Transcribe the text in each row below, line for line and without changes. Leave the pictures out of your answer.

START GIVEN DATA

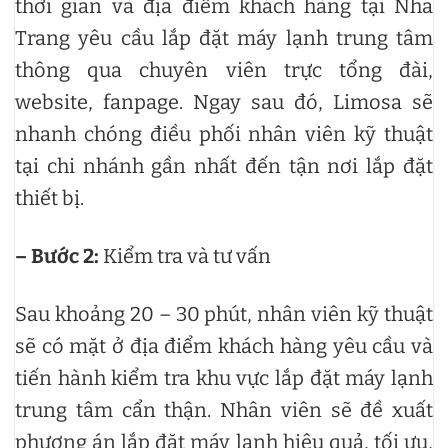
thời gian và địa điểm khách hàng tại Nha
Trang yêu cầu lắp đặt máy lạnh trung tâm
thông qua chuyên viên trực tổng đài,
website, fanpage. Ngay sau đó, Limosa sẽ
nhanh chóng điều phối nhân viên kỹ thuật
tại chi nhánh gần nhất đến tận nơi lắp đặt
thiết bị.
– Bước 2:
Kiểm tra và tư vấn
Sau khoảng 20 – 30 phút, nhân viên kỹ thuật
sẽ có mặt ở địa điểm khách hàng yêu cầu và
tiến hành kiểm tra khu vực lắp đặt máy lạnh
trung tâm cẩn thận. Nhân viên sẽ đề xuất
phương án lắp đặt máy lạnh hiệu quả, tối ưu,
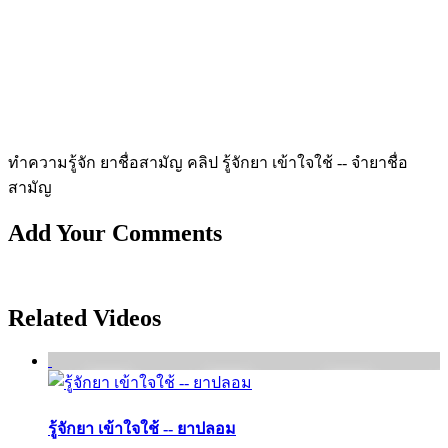
ทำความรู้จัก ยาชื่อสามัญ คลิป รู้จักยา เข้าใจใช้ -- จำยาชื่อ
สามัญ
Add Your Comments
Related Videos
รู้จักยา เข้าใจใช้ -- ยาปลอม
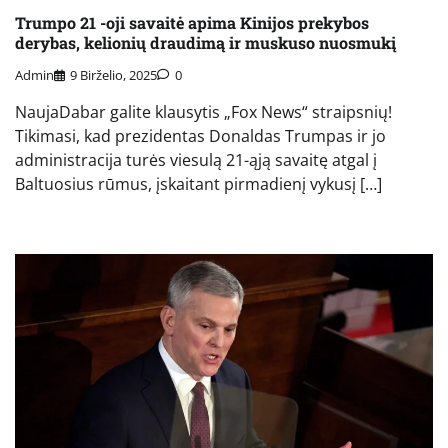
Trumpo 21 -oji savaitė apima Kinijos prekybos
derybas, kelionių draudimą ir muskuso nuosmukį
Admin
9 Birželio, 2025
0
NaujaDabar galite klausytis „Fox News“ straipsnių!
Tikimasi, kad prezidentas Donaldas Trumpas ir jo
administracija turės viesulą 21-ąją savaitę atgal į
Baltuosius rūmus, įskaitant pirmadienį vykusį […]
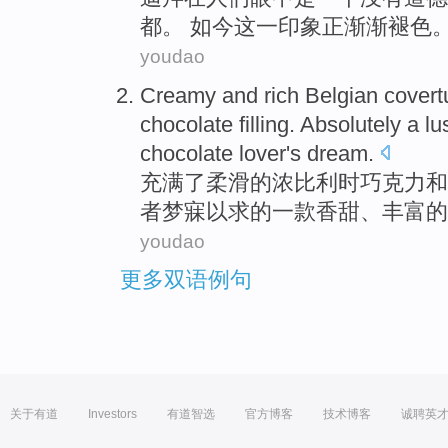
都。 如今
这
一
印象
正渐渐褪色
youdao
Creamy and rich
Belgian covert
chocolate filling.
Absolutely
a
lu
chocolate
lover
's
dream
.
充满了柔滑的浓
比利时
巧克力
和
者
梦寐
以求的
一
款香甜
、
丰富
的
youdao
更多双语例句
关于有道
Investors
有道智选
官方博客
技术博客
诚聘英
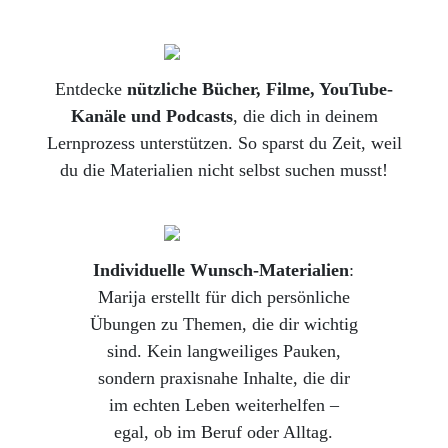
Entdecke
nützliche Bücher, Filme, YouTube-
Kanäle und Podcasts
, die dich in deinem
Lernprozess unterstützen. So sparst du Zeit, weil
du die Materialien nicht selbst suchen musst!
Individuelle Wunsch-Materialien
:
Marija erstellt für dich persönliche
Übungen zu Themen, die dir wichtig
sind. Kein langweiliges Pauken,
sondern praxisnahe Inhalte, die dir
im echten Leben weiterhelfen –
egal, ob im Beruf oder Alltag.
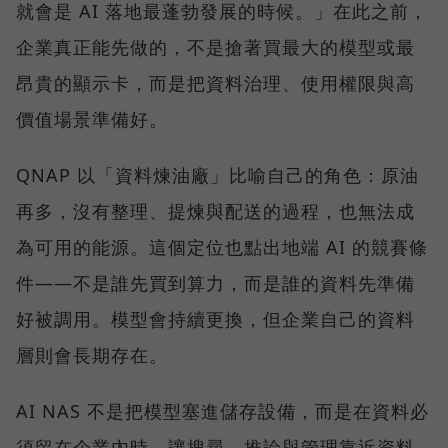
就會是 AI 落地最蓬勃發展的時候。」在此之前，
企業真正能先做的，不是搶著買最大的模型或最
昂貴的顯示卡，而是把資料治理、使用權限與高
價值場景準備好。
QNAP 以「資料煉油廠」比喻自己的角色：原油
再多，沒有整理、提煉與配送的過程，也無法成
為可用的能源。這個定位也點出地端 AI 的競賽條
件——不是誰先買到算力，而是誰的資料先準備
好被調用。模型會持續更換，但企業自己的資料
層則會長期存在。
AI NAS 不是把模型塞進儲存設備，而是在資料必
須留在企業內時，讓搜尋、推論與管理靠近資料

END GIVEN DATA

_SOLVED PROBLEM_:
thời gian và địa điểm khách hàng tại Nha
Trang yêu cầu lắp đặt máy lạnh trung tâm
thông qua chuyên viên trực tổng đài,
website, fanpage. Ngay sau đó, Limosa sẽ
nhanh chóng điều phối nhân viên kỹ thuật
tại chi nhánh gần nhất đến tận nơi lắp đặt
thiết bị.
– Bước 2:
Kiểm tra và tư vấn
Sau khoảng 20 – 30 phút, nhân viên kỹ thuật
sẽ có mặt ở địa điểm khách hàng yêu cầu và
tiến hành kiểm tra khu vực lắp đặt máy lạnh
trung tâm cẩn thận. Nhân viên sẽ đề xuất
phương án lắp đặt máy lạnh hiệu quả, tối ưu,
ทำความรู้จัก ยาชื่อสามัญ คลิป รู้จักยา เข้าใจใช้ -- จำยาชื่อ
สามัญ
Add Your Comments
Related Videos
รู้จักยา เข้าใจใช้ -- ยาปลอม
Trumpo 21 -oji savaitė apima Kinijos prekybos
derybas, kelionių draudimą ir muskuso nuosmukį
Admin
9 Birželio, 2025
0
NaujaDabar galite klausytis „Fox News“ straipsnių!
Tikimasi, kad prezidentas Donaldas Trumpas ir jo
administracija turės viesulą 21-ąją savaitę atgal į
Baltuosius rūmus, įskaitant pirmadienį vykusį […]
都。 如今
这
一
印象
正渐渐褪色
youdao
Creamy and rich
Belgian covert
chocolate filling.
Absolutely
a
lu
chocolate
lover
's
dream
.
充满了柔滑的浓
比利时
巧克力
和
者
梦寐
以求的
一
款香甜
、
丰富
的
youdao
更多双语例句
关于有道
Investors
有道智选
官方博客
技术博客
诚聘英
Entdecke
nützliche Bücher, Filme, YouTube-
Kanäle und Podcasts
, die dich in deinem
Lernprozess unterstützen. So sparst du Zeit, weil
du die Materialien nicht selbst suchen musst!
Individuelle Wunsch-Materialien
:
Marija erstellt für dich persönliche
Übungen zu Themen, die dir wichtig
sind. Kein langweiliges Pauken,
sondern praxisnahe Inhalte, die dir
im echten Leben weiterhelfen –
egal, ob im Beruf oder Alltag.
就會是 AI 落地最蓬勃發展的時候。」在此之前，
企業真正能先做的，不是搶著買最大的模型或最
昂貴的顯示卡，而是把資料治理、使用權限與高
價值場景準備好。
QNAP 以「資料煉油廠」比喻自己的角色：原油
再多，沒有整理、提煉與配送的過程，也無法成
為可用的能源。這個定位也點出地端 AI 的競賽條
件——不是誰先買到算力，而是誰的資料先準備
好被調用。模型會持續更換，但企業自己的資料
層則會長期存在。
AI NAS 不是把模型塞進儲存設備，而是在資料必
須留在企業內時，讓搜尋、推論與管理靠近資料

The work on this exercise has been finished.